Peut-être devra-t-on également se pencher sur le dossier Cale Fleury, qui a disputé 60 matchs l’an dernier avec le Rocket de Laval, et qui semble avoir gagné la confiance de Claude Julien.

Et on peut comprendre l’entraîneur.

Fleury fait tout pour s’attirer les projecteurs. Il est calme, il prend de bonnes décisions, il démontre un sang-froid particulier dans les situations délicates.

La brigade défensive n’est pas encore complète. On connaît l’identité des quatre premiers, mais pour les postes 5 et 6, il y a une lutte intéressante.

Et Fleury s’avère un candidat qui pourrait mêler les cartes.

Drouin critiqué

Deux matchs préparatoires et déjà Jonathan Drouin s’attire les critiques et nul doute que chez les entraîneurs, on n’a pas apprécié les performances du jeune homme.

C’est vrai qu’il n’a pas brillé.

Le débat n’est pas de savoir s’il devrait jouer au point d’appui ou encore si on devrait lui confier un autre rôle en supériorité numérique. Je comprends qu’il n’a pas été efficace au point d’appui, ça n’a pas été concluant du tout.

Cependant, on va prôner la patience.

Drouin a le talent pour se sortir du bourbier dans lequel il semble empêtré. Ce qu’on souhaite, c’est qu’il justifie son statut de joueur d’influence chez le Canadien. Il doit faire la différence, il doit s’impliquer dans toutes les facettes du jeu. Il doit trouver un moyen pour s’affirmer.

La réponse lui appartient.

C’est à partir du 2 octobre qu’on voudra observer Drouin en pleine possession de tous ses moyens.

Byfuglien imitera-t-il Luck ?

On n’a pas tardé à faire un parallèle entre Dustin Byfuglien et Andrew Luck, l’ex-quart des Colts d’Indianapolis.

Deux athlètes qui ont été frappés par les blessures. Deux joueurs qui s’interrogent à savoir s’ils ont toujours les ressources pour évoluer à la hauteur des standards qu’ils ont eux-mêmes établis.
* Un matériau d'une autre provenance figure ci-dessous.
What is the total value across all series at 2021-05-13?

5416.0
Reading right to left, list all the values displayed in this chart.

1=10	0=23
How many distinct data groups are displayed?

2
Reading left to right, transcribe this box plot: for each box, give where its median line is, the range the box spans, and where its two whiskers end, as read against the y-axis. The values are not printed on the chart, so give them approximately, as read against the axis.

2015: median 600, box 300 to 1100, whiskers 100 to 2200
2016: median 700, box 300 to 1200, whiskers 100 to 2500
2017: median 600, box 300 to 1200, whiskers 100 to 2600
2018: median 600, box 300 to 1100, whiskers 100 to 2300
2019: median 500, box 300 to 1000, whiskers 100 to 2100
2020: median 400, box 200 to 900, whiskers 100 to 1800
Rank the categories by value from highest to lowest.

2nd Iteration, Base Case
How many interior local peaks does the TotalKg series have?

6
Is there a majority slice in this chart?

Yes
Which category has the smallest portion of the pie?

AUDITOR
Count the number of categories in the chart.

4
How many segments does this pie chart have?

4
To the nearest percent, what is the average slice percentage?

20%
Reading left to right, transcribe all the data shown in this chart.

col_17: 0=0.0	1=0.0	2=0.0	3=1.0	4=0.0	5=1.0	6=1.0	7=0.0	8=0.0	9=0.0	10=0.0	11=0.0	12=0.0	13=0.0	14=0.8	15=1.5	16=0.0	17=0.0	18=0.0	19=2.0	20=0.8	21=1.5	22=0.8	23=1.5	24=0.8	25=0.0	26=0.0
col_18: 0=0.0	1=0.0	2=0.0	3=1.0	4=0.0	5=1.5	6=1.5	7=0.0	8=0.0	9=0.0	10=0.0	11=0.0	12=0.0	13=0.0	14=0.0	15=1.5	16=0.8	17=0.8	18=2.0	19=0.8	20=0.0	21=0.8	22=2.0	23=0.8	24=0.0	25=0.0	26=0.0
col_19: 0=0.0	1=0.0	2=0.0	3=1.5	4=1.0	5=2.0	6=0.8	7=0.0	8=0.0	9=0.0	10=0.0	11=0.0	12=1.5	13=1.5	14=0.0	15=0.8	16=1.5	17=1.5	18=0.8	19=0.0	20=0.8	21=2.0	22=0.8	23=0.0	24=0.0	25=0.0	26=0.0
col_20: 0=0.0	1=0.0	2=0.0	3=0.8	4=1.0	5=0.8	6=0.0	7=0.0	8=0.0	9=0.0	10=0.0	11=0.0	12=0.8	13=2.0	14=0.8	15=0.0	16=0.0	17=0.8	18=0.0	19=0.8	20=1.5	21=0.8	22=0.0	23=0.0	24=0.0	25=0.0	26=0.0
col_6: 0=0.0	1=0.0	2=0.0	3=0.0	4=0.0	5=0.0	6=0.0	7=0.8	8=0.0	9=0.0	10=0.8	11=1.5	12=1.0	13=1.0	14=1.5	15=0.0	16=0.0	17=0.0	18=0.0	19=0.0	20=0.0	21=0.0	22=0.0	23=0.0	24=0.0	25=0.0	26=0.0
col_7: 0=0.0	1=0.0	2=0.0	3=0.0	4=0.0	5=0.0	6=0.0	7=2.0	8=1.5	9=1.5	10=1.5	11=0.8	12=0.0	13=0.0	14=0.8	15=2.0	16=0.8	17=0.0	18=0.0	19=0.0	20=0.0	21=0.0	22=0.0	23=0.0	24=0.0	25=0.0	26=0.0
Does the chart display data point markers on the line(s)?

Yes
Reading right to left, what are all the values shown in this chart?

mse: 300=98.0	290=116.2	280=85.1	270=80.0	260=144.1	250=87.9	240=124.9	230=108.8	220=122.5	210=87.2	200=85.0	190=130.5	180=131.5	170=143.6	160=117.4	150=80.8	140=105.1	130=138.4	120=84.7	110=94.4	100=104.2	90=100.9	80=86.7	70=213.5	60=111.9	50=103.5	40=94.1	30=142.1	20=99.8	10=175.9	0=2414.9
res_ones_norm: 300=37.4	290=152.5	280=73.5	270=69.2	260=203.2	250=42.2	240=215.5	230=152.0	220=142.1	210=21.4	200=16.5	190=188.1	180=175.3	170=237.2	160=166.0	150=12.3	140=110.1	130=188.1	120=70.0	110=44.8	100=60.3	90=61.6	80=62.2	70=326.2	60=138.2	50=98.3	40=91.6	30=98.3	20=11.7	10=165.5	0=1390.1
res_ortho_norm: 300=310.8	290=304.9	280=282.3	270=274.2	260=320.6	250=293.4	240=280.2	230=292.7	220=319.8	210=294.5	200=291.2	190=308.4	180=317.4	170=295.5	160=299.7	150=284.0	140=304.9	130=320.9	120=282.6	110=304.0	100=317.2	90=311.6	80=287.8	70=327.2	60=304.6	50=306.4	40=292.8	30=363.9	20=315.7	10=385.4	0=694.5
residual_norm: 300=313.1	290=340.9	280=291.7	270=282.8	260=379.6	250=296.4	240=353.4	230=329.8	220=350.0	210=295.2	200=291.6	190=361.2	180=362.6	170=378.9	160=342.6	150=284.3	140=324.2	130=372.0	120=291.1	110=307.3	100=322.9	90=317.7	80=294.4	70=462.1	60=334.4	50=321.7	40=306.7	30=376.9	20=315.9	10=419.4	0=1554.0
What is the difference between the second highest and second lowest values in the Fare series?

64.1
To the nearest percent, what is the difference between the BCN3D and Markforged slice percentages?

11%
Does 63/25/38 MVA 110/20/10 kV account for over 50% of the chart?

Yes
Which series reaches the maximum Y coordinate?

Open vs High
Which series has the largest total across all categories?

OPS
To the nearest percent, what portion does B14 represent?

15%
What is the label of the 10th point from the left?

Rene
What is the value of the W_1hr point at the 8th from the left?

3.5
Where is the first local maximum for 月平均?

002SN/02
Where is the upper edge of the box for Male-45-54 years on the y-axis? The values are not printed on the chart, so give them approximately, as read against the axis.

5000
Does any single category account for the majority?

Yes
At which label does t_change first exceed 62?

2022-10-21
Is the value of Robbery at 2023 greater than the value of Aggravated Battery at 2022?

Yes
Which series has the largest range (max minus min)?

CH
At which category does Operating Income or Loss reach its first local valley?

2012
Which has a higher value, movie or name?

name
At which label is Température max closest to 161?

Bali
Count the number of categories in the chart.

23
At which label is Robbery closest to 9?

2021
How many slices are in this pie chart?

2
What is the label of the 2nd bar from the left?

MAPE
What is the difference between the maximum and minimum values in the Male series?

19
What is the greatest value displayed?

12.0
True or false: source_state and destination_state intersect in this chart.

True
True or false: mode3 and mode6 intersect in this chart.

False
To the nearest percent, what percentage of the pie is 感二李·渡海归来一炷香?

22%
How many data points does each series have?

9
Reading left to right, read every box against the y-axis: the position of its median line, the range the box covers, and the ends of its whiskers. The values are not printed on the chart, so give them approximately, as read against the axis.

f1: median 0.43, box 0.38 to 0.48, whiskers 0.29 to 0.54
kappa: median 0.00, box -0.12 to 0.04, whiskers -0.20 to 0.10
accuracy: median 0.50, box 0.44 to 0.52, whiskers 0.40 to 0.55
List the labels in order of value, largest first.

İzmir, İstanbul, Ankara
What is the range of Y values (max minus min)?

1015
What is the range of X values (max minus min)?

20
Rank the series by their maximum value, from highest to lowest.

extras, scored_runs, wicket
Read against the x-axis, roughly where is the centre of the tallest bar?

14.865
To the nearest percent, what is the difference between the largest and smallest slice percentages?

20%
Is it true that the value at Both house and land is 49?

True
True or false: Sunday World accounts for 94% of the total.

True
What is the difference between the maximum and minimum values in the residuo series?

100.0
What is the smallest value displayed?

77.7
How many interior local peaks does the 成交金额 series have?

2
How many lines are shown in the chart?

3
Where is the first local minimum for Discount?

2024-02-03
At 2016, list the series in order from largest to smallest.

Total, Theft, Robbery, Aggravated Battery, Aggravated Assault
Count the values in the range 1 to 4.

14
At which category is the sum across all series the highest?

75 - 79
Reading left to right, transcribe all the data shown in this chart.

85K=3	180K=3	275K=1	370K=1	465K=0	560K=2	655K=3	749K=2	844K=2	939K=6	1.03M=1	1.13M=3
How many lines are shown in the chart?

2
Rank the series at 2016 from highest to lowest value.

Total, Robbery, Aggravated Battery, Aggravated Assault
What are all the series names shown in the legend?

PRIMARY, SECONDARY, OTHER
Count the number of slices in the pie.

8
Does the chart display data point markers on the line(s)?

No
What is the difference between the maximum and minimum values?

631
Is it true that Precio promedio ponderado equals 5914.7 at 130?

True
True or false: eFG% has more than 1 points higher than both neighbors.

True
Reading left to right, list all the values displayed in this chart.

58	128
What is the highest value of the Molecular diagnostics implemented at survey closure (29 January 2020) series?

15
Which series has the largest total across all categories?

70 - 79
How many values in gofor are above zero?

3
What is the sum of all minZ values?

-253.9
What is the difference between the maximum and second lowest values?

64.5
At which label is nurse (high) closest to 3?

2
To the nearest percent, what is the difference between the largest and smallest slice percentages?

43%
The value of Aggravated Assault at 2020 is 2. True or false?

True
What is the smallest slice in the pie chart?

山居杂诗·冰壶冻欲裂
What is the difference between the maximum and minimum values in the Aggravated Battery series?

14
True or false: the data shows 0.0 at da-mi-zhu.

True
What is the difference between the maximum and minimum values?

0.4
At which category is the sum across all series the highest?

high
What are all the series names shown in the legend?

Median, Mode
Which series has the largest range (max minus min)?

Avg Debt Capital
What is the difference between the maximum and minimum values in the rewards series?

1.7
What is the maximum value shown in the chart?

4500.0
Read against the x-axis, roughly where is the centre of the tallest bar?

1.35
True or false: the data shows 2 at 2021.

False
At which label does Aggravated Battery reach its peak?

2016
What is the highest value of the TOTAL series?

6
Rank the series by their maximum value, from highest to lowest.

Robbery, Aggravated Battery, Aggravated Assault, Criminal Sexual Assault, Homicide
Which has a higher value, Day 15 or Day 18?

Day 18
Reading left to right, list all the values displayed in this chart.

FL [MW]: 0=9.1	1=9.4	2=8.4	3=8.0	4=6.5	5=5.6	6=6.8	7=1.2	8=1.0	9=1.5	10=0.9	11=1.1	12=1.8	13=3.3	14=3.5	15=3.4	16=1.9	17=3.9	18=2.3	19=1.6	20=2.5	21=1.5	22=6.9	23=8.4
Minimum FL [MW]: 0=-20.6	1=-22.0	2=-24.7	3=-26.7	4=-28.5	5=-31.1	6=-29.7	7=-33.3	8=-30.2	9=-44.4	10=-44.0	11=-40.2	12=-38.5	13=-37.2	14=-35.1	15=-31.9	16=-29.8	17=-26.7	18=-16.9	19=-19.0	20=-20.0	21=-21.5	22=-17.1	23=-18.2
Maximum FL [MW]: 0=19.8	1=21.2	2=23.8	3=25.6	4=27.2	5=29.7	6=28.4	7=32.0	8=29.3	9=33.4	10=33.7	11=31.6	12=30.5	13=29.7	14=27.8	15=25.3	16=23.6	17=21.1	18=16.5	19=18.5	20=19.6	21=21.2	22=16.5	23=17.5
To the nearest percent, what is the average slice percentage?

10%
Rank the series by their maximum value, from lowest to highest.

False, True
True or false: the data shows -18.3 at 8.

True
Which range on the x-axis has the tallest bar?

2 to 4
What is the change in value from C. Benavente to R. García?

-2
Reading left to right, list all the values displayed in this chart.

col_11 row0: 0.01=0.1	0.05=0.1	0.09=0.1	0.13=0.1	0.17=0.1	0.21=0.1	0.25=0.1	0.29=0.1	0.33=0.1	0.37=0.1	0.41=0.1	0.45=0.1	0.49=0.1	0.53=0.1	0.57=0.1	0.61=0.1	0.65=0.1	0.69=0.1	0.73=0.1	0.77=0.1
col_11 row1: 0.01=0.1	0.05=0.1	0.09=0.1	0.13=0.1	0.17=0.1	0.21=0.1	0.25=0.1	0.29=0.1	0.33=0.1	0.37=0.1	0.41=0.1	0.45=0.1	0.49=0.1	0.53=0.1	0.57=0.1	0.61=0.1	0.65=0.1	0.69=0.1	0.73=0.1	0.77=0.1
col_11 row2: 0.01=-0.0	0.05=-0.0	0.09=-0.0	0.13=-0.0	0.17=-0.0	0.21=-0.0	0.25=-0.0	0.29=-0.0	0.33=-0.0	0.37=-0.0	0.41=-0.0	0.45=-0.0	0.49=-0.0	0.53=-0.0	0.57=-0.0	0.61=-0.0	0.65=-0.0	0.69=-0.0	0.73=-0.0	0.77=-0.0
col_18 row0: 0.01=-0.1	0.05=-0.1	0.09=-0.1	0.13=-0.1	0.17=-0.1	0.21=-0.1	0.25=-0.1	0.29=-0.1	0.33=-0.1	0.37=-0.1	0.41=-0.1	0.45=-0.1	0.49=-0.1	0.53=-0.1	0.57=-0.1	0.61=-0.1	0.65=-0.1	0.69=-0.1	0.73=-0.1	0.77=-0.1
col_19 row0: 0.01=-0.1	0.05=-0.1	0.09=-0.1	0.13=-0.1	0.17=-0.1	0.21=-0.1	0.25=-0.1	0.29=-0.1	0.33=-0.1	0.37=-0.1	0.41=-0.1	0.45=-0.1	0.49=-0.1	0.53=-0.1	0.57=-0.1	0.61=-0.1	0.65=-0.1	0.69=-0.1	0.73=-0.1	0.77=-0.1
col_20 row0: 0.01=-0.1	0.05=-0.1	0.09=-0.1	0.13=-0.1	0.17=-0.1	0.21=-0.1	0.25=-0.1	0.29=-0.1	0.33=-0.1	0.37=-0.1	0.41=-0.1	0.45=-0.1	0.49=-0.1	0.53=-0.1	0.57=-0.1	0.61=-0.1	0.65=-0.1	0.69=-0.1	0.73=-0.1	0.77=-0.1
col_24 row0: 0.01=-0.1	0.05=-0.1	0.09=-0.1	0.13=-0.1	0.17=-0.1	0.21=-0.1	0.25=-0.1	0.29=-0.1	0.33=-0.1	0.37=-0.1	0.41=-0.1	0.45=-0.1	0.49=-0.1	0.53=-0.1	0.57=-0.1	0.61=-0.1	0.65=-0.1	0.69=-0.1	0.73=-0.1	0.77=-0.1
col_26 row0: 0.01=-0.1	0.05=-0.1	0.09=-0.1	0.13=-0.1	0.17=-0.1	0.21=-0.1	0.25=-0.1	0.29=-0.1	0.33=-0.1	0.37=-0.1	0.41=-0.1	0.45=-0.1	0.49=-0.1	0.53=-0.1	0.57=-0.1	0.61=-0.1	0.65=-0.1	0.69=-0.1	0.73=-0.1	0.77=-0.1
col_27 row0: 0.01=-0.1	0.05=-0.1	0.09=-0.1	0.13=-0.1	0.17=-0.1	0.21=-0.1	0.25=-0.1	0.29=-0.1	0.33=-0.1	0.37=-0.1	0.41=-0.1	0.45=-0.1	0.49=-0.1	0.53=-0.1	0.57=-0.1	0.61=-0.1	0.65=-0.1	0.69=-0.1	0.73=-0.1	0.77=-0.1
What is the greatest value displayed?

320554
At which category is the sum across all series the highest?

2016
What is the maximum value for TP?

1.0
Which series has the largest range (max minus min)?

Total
Luck est parti parce qu’il ne pouvait continuer à pratiquer un sport qui l’a rendu très vulnérable. Blessures, commotion cérébrale.

Byfuglien n’a pas commenté les derniers événements, il demande à ce qu’on respecte sa vie privée. Cependant, il a raté 53 matchs au cours des deux dernières saisons. Même s’il a obtenu huit points lors de la série contre les Blues de St. Louis, peut-être a-t-il ressenti les conséquences d’une commotion cérébrale qui l’a tenu à l’écart du jeu une bonne partie de la dernière saison.

Personne ne sait quelle décision il prendra après quelques semaines de réflexion.

Mais, après 14 ans dans la Ligue nationale, des revenus de 64 millions $, peut-être a-t-il sauté à la conclusion qu’il ne veut plus s’exposer à une autre blessure pouvant avoir des conséquences sur son avenir.

Qui sait ?

Chabot : le joueur de concession

On n’ignorait pas que l’avenir des Sénateurs d’Ottawa passait pour le moment par Thomas Chabot.

Pierre Dorion a confirmé qu’il était le joueur d’exception de la concession en lui présentant un contrat de huit saisons d’une valeur de 64 millions $. Il est l’un des jeunes joueurs les plus talentueux de la ligue, il n’a pas tardé à succéder à Erik Karlsson.

Les Sénateurs, du même coup, lancent un message important à leur clientèle. Eugene Melnyk et son groupe ont la ferme intention de faire des investissements au bon moment pour relancer l’organisation. Au cours de l’entre-saison, ils ont procédé à plusieurs transferts au niveau des effectifs, bref, on veut faire revivre l’espoir chez les partisans.

Malgré tous les changements, on n’accorde aucune chance à cette équipe d’obtenir une qualification aux séries éliminatoires. Cependant, les Sénateurs pourraient être un gros joueur à l’occasion du derby Alexis Lafrenière.